# Reading text
──────

I'm having issues looping through a tuple

I'm writing a program to simulate a bank scenario. It allows users (once they have logged in) to display their balance, withdraw and deposit money, and will eventually contain a transfer subroutine.
My problem is the login subroutine. I am having trouble getting my code to loop through both accounts in the tuple that saves them. I can log in to the first account and perform all the code's functions with that account but when I try to access the second account, I get the error message telling me that the account is not found. I am very certain that this is to do with the way I have written my loop but I cannot figure out how to fix it.
If someone could provide me with a solution that I can use to fix this error then I would be very grateful. If it is possible, could the solution also stick to the general format of my code and not be one where I have to create new functions and change the entire body of my LogOn function?
Here is the code:
accounts=[
["Luke",'00001','1234',1337],
["Louis",'00002','4321',420],
]
name = ""
x = []
def LogOn():
global name
global x
print ("Welcome to the Bank of Bailey")
accnum = raw_input("-please enter your account number-")
if len(accnum) != 5:
print("That number is not valid, please enter a valid number")
LogOn()
else:
for x in range(0,len(accounts)):
if accnum in accounts[x][1]:
name = accounts[x][0]
print ("Account found")
pin = raw_input("-please enter your pin-")
if pin in accounts[x]:
print ("Pin found")
MainMenu()
else:
print("Pin not found")
print("Please try again")
LogOn()
break
else:
print("Account not found")
print("Please try again")
LogOn()

The problem is:
if accnum in accounts[x][1]:
do something
else:
print("Account not found")
print("Please try again")
LogOn()
The else branch is called already for the first iteration (with x = 0)!
You should check after the while-loop if an account was found and otherwise print your error message.

──────

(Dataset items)
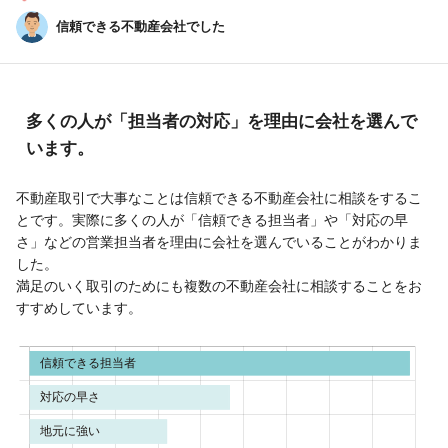
信頼できる不動産会社でした
多くの人が「担当者の対応」を理由に会社を選んで
います。
不動産取引で大事なことは信頼できる不動産会社に相談をするこ
とです。実際に多くの人が「信頼できる担当者」や「対応の早
さ」などの営業担当者を理由に会社を選んでいることがわかりま
した。
満足のいく取引のためにも複数の不動産会社に相談することをお
すすめしています。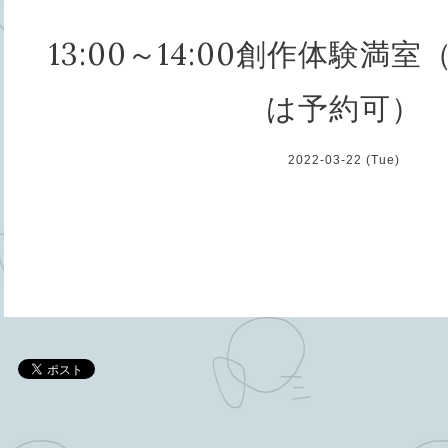
13:00～14:00創作体験満
は予約可）
2022-03-22 (Tue)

──────

# Task objective
In the forum thread about looping through a tuple, what bank does the welcome message name?

# Solution to the exercise
The Bank of Bailey